Qwen Token's Leading Bytes

All 8,105 Chinese characters within their List of Commonly Used Standard Chinese Characters (《通用规范汉字表》) have their own dedicated tokens. 25,308 tokens start with a basic Chinese character within the CJK Unified Ideograph block (U+4E00-U+9FFF)3, among them 8,501 tokens contain only 1 character. No Chinese only tokens contain more than 4 characters.

The cases where a basic Chinese character follows or precedes a UTF-8 fragment are quite rare, each has around 20 occurences. However, there will certainly be characters be cut into multiple tokens. 12,053 basic characters are cut into two parts, 438 are cut into three. Among the fragments created by cutting basic characters, 0xE9 or é is the most common token encountered (in 469 characters’ tokenization), trailing by 0xB6 or (in 279 characters’ tokenization).

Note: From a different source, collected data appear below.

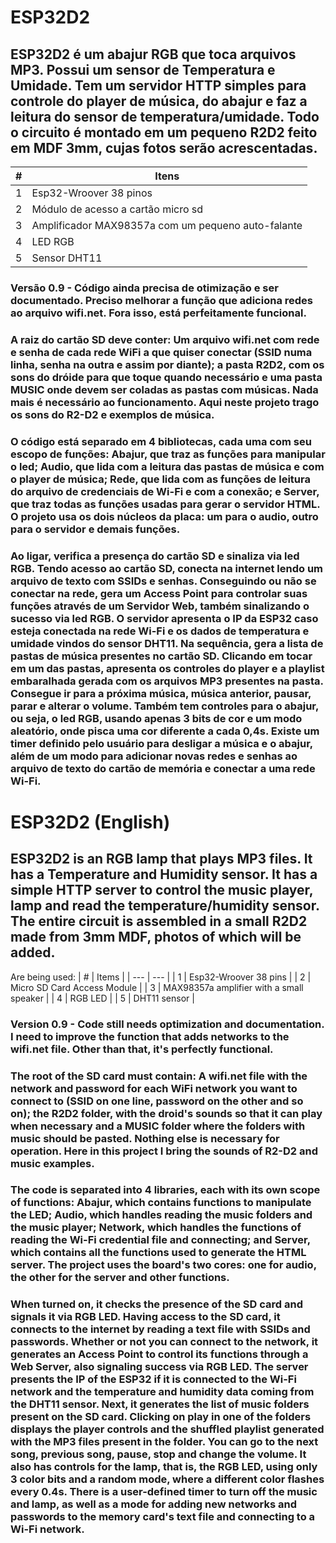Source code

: # ESP32D2

## ESP32D2 é um abajur RGB que toca arquivos MP3. Possui um sensor de Temperatura e Umidade. Tem um servidor HTTP simples para controle do player de música, do abajur e faz a leitura do sensor de temperatura/umidade. Todo o circuito é montado em um pequeno R2D2 feito em MDF 3mm, cujas fotos serão acrescentadas.
| # | Itens |
| --- | --- |
| 1 | Esp32-Wroover 38 pinos |
| 2 | Módulo de acesso a cartão micro sd |
| 3 | Amplificador MAX98357a com um pequeno auto-falante |
| 4 | LED RGB |
| 5 | Sensor DHT11 |

### Versão 0.9 - Código ainda precisa de otimização e ser documentado. Preciso melhorar a função que adiciona redes ao arquivo wifi.net. Fora isso, está perfeitamente funcional. 

### A raiz do cartão SD deve conter: Um arquivo wifi.net com rede e senha de cada rede WiFi a que quiser conectar (SSID numa linha, senha na outra e assim por diante); a pasta R2D2, com os sons do dróide para que toque quando necessário e uma pasta MUSIC onde devem ser coladas as pastas com músicas. Nada mais é necessário ao funcionamento. Aqui neste projeto trago os sons do R2-D2 e exemplos de música.

### O código está separado em 4 bibliotecas, cada uma com seu escopo de funções: Abajur, que traz as funções para manipular o led; Audio, que lida com a leitura das pastas de música e com o player de música; Rede, que lida com as funções de leitura do arquivo de credenciais de Wi-Fi e com a conexão; e Server, que traz todas as funções usadas para gerar o servidor HTML. O projeto usa os dois núcleos da placa: um para o audio, outro para o servidor e demais funções. 

### Ao ligar, verifica a presença do cartão SD e sinaliza via led RGB. Tendo acesso ao cartão SD, conecta na internet lendo um arquivo de texto com SSIDs e senhas. Conseguindo ou não se conectar na rede, gera um Access Point para controlar suas funções através de um Servidor Web, também sinalizando o sucesso via led RGB. O servidor apresenta o IP da ESP32 caso esteja conectada na rede Wi-Fi e os dados de temperatura e umidade vindos do sensor DHT11. Na sequência, gera a lista de pastas de música presentes no cartão SD. Clicando em tocar em um das pastas, apresenta os controles do player e a playlist embaralhada gerada com os arquivos MP3 presentes na pasta. Consegue ir para a próxima música, música anterior, pausar, parar e alterar o volume. Também tem controles para o abajur, ou seja, o led RGB, usando apenas 3 bits de cor e um modo aleatório, onde pisca uma cor diferente a cada 0,4s. Existe um timer definido pelo usuário para desligar a música e o abajur, além de um modo para adicionar novas redes e senhas ao arquivo de texto do cartão de memória e conectar a uma rede Wi-Fi.

# ESP32D2 (English)

## ESP32D2 is an RGB lamp that plays MP3 files. It has a Temperature and Humidity sensor. It has a simple HTTP server to control the music player, lamp and read the temperature/humidity sensor. The entire circuit is assembled in a small R2D2 made from 3mm MDF, photos of which will be added.

Are being used:
| # | Items |
| --- | --- |
| 1 | Esp32-Wroover 38 pins |
| 2 | Micro SD Card Access Module |
| 3 | MAX98357a amplifier with a small speaker |
| 4 | RGB LED |
| 5 | DHT11 sensor |

### Version 0.9 - Code still needs optimization and documentation. I need to improve the function that adds networks to the wifi.net file. Other than that, it's perfectly functional.

### The root of the SD card must contain: A wifi.net file with the network and password for each WiFi network you want to connect to (SSID on one line, password on the other and so on); the R2D2 folder, with the droid's sounds so that it can play when necessary and a MUSIC folder where the folders with music should be pasted. Nothing else is necessary for operation. Here in this project I bring the sounds of R2-D2 and music examples.

### The code is separated into 4 libraries, each with its own scope of functions: Abajur, which contains functions to manipulate the LED; Audio, which handles reading the music folders and the music player; Network, which handles the functions of reading the Wi-Fi credential file and connecting; and Server, which contains all the functions used to generate the HTML server. The project uses the board's two cores: one for audio, the other for the server and other functions.

### When turned on, it checks the presence of the SD card and signals it via RGB LED. Having access to the SD card, it connects to the internet by reading a text file with SSIDs and passwords. Whether or not you can connect to the network, it generates an Access Point to control its functions through a Web Server, also signaling success via RGB LED. The server presents the IP of the ESP32 if it is connected to the Wi-Fi network and the temperature and humidity data coming from the DHT11 sensor. Next, it generates the list of music folders present on the SD card. Clicking on play in one of the folders displays the player controls and the shuffled playlist generated with the MP3 files present in the folder. You can go to the next song, previous song, pause, stop and change the volume. It also has controls for the lamp, that is, the RGB LED, using only 3 color bits and a random mode, where a different color flashes every 0.4s. There is a user-defined timer to turn off the music and lamp, as well as a mode for adding new networks and passwords to the memory card's text file and connecting to a Wi-Fi network.

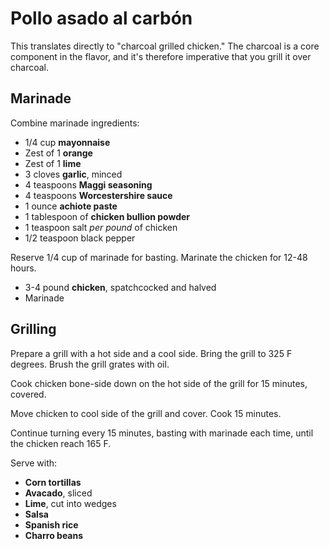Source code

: # Pollo asado al carbón

This translates directly to "charcoal grilled chicken." The charcoal is a core component in the flavor, and it's therefore imperative that you grill it over charcoal.

## Marinade

Combine marinade ingredients:

- 1/4 cup **mayonnaise**
- Zest of 1 **orange**
- Zest of 1 **lime**
- 3 cloves **garlic**, minced
- 4 teaspoons **Maggi seasoning**
- 4 teaspoons **Worcestershire sauce**
- 1 ounce **achiote paste**
- 1 tablespoon of **chicken bullion powder**
- 1 teaspoon salt _per pound_ of chicken
- 1/2 teaspoon black pepper

Reserve 1/4 cup of marinade for basting. Marinate the chicken for 12-48 hours.

- 3-4 pound **chicken**, spatchcocked and halved
- Marinade

## Grilling

Prepare a grill with a hot side and a cool side. Bring the grill to 325 F degrees. Brush the grill grates with oil.

Cook chicken bone-side down on the hot side of the grill for 15 minutes, covered.

Move chicken to cool side of the grill and cover. Cook 15 minutes.

Continue turning every 15 minutes, basting with marinade each time, until the chicken reach 165 F.

Serve with:

- **Corn tortillas**
- **Avacado**, sliced
- **Lime**, cut into wedges
- **Salsa**
- **Spanish rice**
- **Charro beans**
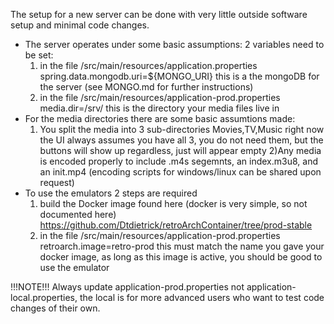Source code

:The setup for a new server can be done with very little outside software setup and minimal code changes.

- The server operates under some basic assumptions:
  2 variables need to be set:
    1) in the file /src/main/resources/application.properties
      spring.data.mongodb.uri=${MONGO_URI}
      this is a the mongoDB for the server (see MONGO.md for further instructions)
    2)  in the file /src/main/resources/application-prod.properties
      media.dir=/srv/
      this is the directory your media files live in
 - For the media directories there are some basic assumtions made:
    1) You split the media into 3 sub-directories Movies,TV,Music
        right now the UI always assumes you have all 3, you do not need them, but the buttons will show up regardless, just will appear empty
    2)Any media is encoded properly to include .m4s segemnts, an index.m3u8, and an init.mp4 (encoding scripts for windows/linux can be shared upon request)
 - To use the emulators 2 steps are required
    1) build the Docker image found here (docker is very simple, so not documented here)
    https://github.com/Dtdietrick/retroArchContainer/tree/prod-stable
    2) in the file /src/main/resources/application-prod.properties
    retroarch.image=retro-prod
    this must match the name you gave your docker image, as long as this image is active, you should be good to use the emulator

!!!NOTE!!!
Always update application-prod.properties not application-local.properties, the local is for more advanced users who want to test code changes of their own.


    
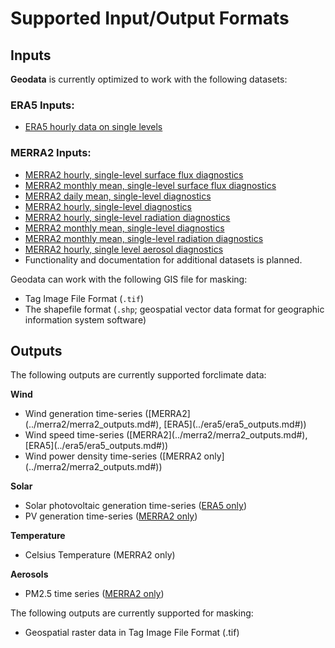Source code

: # Supported Input/Output Formats

## Inputs

**Geodata** is currently optimized to work with the following datasets:

### ERA5 Inputs:

* [ERA5 hourly data on single levels](https://cds.climate.copernicus.eu/cdsapp#!/dataset/reanalysis-era5-single-levels?tab=overview)

### MERRA2 Inputs:

* [MERRA2 hourly, single-level surface flux diagnostics](https://disc.gsfc.nasa.gov/datasets/M2T1NXFLX_5.12.4/summary)
* [MERRA2 monthly mean, single-level surface flux diagnostics](https://disc.gsfc.nasa.gov/datasets/M2TMNXFLX_5.12.4/summary)
* [MERRA2 daily mean, single-level diagnostics](https://disc.gsfc.nasa.gov/datasets/M2SDNXSLV_5.12.4/summary)
* [MERRA2 hourly, single-level diagnostics](https://disc.gsfc.nasa.gov/datasets/M2T1NXSLV_5.12.4/summary)
* [MERRA2 hourly, single-level radiation diagnostics](https://disc.gsfc.nasa.gov/datasets/M2T1NXRAD_5.12.4/summary)
* [MERRA2 monthly mean, single-level diagnostics](https://disc.gsfc.nasa.gov/datasets/M2TMNXSLV_5.12.4/summary)
* [MERRA2 monthly mean, single-level radiation diagnostics](https://disc.gsfc.nasa.gov/datasets/M2TMNXRAD_5.12.4/summary)
* [MERRA2 hourly, single level aerosol diagnostics](https://disc.gsfc.nasa.gov/datasets/M2T1NXAER_5.12.4/summary)
* Functionality and documentation for additional datasets is planned.

Geodata can work with the following GIS file for masking:

* Tag Image File Format (`.tif`)
* The shapefile format (`.shp`; geospatial vector data format for geographic information system software)

## Outputs

The following outputs are currently supported forclimate data:




**Wind**

* Wind generation time-series ([MERRA2](../merra2/merra2_outputs.md#<Wind generation time-series>), [ERA5](../era5/era5_outputs.md#<Wind generation time-series>))
* Wind speed time-series ([MERRA2](../merra2/merra2_outputs.md#<Wind speed time-series>), [ERA5](../era5/era5_outputs.md#<Wind speed time-series>))
* Wind power density time-series ([MERRA2 only](../merra2/merra2_outputs.md#<Wind power density time-series>))


**Solar**

* Solar photovoltaic generation time-series ([ERA5 only](https://github.com/east-winds/geodata/blob/master/doc/era5/era5_outputs.md#solar-photovoltaic-generation-time-series))
* PV generation time-series ([MERRA2 only](https://github.com/east-winds/geodata/blob/master/doc/merra2/merra2_outputs.md#pv-generation-time-series))


**Temperature**

* Celsius Temperature (MERRA2 only)


**Aerosols**

* PM2.5 time series ([MERRA2 only](https://github.com/east-winds/geodata/blob/master/doc/merra2/merra2_outputs.md#pm25-time-series))




The following outputs are currently supported for masking:

* Geospatial raster data in Tag Image File Format (.tif)





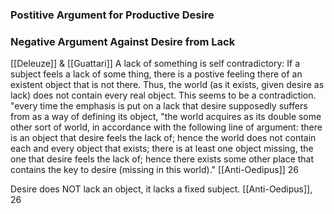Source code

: ### Postitive Argument for Productive Desire

### Negative Argument Against Desire from Lack
[[Deleuze]] & [[Guattari]]
A lack of something is self contradictory: If a subject feels a lack of some thing, there is a postive feeling there of an existent object that is not there. Thus, the world (as it exists, given desire as lack) does not contain every real object. This seems to be a contradiction.
	"every time the emphasis is put on a lack that desire supposedly suffers from as a way of defining its object, "the world acquires as its double some other sort of world, in accordance with the following line of argument: there is an object that desire feels the lack of; hence the world does not contain each and every object that exists; there is at least one object missing, the one that desire feels the lack of; hence there exists some other place that contains the key to desire (missing in this world)." [[Anti-Oedipus]] 26

Desire does NOT lack an object, it lacks a fixed subject. [[Anti-Oedipus]], 26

Token Representation Cheatsheet

Lastly, there’s a chart for you to decide which UTF-8 byte type do these BPE token representations correspond to. Specifically, Ġ, Ċ, ĉ correspond to whitespace, newline, and tab, marked in blue, red and yellow respectively.

Byte Type Cheatsheet

Footnotes

  1. Technically we don’t have to use the UTF-8 format, any integer representation should work. But UTF-8 is the de facto standard, so why not?

  2. According to the document, it’s essentially calling Tokenizer.convert_tokens_to_string on the BPE tokens.

  3. Note that only 7,832 common characters are in this block.